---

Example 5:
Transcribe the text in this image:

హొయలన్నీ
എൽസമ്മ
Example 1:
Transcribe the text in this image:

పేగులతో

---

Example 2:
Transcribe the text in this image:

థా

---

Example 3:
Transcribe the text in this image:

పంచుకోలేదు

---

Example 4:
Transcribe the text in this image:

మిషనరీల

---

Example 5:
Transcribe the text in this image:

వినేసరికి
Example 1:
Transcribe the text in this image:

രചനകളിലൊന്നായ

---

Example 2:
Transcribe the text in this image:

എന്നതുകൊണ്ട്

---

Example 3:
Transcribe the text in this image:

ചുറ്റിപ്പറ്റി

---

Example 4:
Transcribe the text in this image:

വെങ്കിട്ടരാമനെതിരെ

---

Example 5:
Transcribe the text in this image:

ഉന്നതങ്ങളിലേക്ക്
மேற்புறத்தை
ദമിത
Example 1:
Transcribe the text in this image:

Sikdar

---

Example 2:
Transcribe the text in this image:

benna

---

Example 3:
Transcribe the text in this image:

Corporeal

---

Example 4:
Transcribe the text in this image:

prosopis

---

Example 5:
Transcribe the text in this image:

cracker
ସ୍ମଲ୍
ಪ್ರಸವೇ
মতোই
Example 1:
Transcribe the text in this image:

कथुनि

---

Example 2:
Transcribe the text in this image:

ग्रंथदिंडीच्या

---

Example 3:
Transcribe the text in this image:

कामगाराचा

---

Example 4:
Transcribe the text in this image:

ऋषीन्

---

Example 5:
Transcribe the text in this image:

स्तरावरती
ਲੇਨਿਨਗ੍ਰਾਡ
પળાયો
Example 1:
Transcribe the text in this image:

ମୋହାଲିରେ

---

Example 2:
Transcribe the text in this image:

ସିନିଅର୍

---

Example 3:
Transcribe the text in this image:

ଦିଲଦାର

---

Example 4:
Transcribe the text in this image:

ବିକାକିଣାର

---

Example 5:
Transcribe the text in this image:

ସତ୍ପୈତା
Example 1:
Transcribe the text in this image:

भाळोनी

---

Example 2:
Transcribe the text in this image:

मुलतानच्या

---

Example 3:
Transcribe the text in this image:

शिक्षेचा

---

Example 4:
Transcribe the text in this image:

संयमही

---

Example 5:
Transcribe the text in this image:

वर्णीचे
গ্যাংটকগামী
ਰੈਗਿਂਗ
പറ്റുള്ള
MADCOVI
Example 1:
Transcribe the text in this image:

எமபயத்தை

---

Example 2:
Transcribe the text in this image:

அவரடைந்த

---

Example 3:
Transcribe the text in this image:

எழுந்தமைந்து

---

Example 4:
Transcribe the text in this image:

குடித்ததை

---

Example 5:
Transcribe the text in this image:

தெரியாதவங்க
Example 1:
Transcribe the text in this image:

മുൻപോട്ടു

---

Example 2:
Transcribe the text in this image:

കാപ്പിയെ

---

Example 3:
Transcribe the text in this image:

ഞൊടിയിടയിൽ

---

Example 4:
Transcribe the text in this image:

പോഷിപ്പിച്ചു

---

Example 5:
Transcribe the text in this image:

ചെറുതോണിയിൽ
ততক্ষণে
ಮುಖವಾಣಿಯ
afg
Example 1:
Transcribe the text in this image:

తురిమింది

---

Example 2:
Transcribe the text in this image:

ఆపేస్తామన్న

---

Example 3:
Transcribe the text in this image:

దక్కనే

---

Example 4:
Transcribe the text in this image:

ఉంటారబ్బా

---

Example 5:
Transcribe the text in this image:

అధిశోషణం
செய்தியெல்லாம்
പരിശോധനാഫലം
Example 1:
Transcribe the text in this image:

• WHAT THE EXERCISE ASKS:
Your answer should be every entry above, repeated exactly.

• WRITTEN SOLUTION:
---

Example 5:
Transcribe the text in this image:

హొయలన్నీ
എൽസമ്മ
Example 1:
Transcribe the text in this image:

పేగులతో

---

Example 2:
Transcribe the text in this image:

థా

---

Example 3:
Transcribe the text in this image:

పంచుకోలేదు

---

Example 4:
Transcribe the text in this image:

మిషనరీల

---

Example 5:
Transcribe the text in this image:

వినేసరికి
Example 1:
Transcribe the text in this image:

രചനകളിലൊന്നായ

---

Example 2:
Transcribe the text in this image:

എന്നതുകൊണ്ട്

---

Example 3:
Transcribe the text in this image:

ചുറ്റിപ്പറ്റി

---

Example 4:
Transcribe the text in this image:

വെങ്കിട്ടരാമനെതിരെ

---

Example 5:
Transcribe the text in this image:

ഉന്നതങ്ങളിലേക്ക്
மேற்புறத்தை
ദമിത
Example 1:
Transcribe the text in this image:

Sikdar

---

Example 2:
Transcribe the text in this image:

benna

---

Example 3:
Transcribe the text in this image:

Corporeal

---

Example 4:
Transcribe the text in this image:

prosopis

---

Example 5:
Transcribe the text in this image:

cracker
ସ୍ମଲ୍
ಪ್ರಸವೇ
মতোই
Example 1:
Transcribe the text in this image:

कथुनि

---

Example 2:
Transcribe the text in this image:

ग्रंथदिंडीच्या

---

Example 3:
Transcribe the text in this image:

कामगाराचा

---

Example 4:
Transcribe the text in this image:

ऋषीन्

---

Example 5:
Transcribe the text in this image:

स्तरावरती
ਲੇਨਿਨਗ੍ਰਾਡ
પળાયો
Example 1:
Transcribe the text in this image:

ମୋହାଲିରେ

---

Example 2:
Transcribe the text in this image:

ସିନିଅର୍

---

Example 3:
Transcribe the text in this image:

ଦିଲଦାର

---

Example 4:
Transcribe the text in this image:

ବିକାକିଣାର

---

Example 5:
Transcribe the text in this image:

ସତ୍ପୈତା
Example 1:
Transcribe the text in this image:

भाळोनी

---

Example 2:
Transcribe the text in this image:

मुलतानच्या

---

Example 3:
Transcribe the text in this image:

शिक्षेचा

---

Example 4:
Transcribe the text in this image:

संयमही

---

Example 5:
Transcribe the text in this image:

वर्णीचे
গ্যাংটকগামী
ਰੈਗਿਂਗ
പറ്റുള്ള
MADCOVI
Example 1:
Transcribe the text in this image:

எமபயத்தை

---

Example 2:
Transcribe the text in this image:

அவரடைந்த

---

Example 3:
Transcribe the text in this image:

எழுந்தமைந்து

---

Example 4:
Transcribe the text in this image:

குடித்ததை

---

Example 5:
Transcribe the text in this image:

தெரியாதவங்க
Example 1:
Transcribe the text in this image:

മുൻപോട്ടു

---

Example 2:
Transcribe the text in this image:

കാപ്പിയെ

---

Example 3:
Transcribe the text in this image:

ഞൊടിയിടയിൽ

---

Example 4:
Transcribe the text in this image:

പോഷിപ്പിച്ചു

---

Example 5:
Transcribe the text in this image:

ചെറുതോണിയിൽ
ততক্ষণে
ಮುಖವಾಣಿಯ
afg
Example 1:
Transcribe the text in this image:

తురిమింది

---

Example 2:
Transcribe the text in this image:

ఆపేస్తామన్న

---

Example 3:
Transcribe the text in this image:

దక్కనే

---

Example 4:
Transcribe the text in this image:

ఉంటారబ్బా

---

Example 5:
Transcribe the text in this image:

అధిశోషణం
செய்தியெல்லாம்
പരിശോധനാഫലം
Example 1:
Transcribe the text in this image:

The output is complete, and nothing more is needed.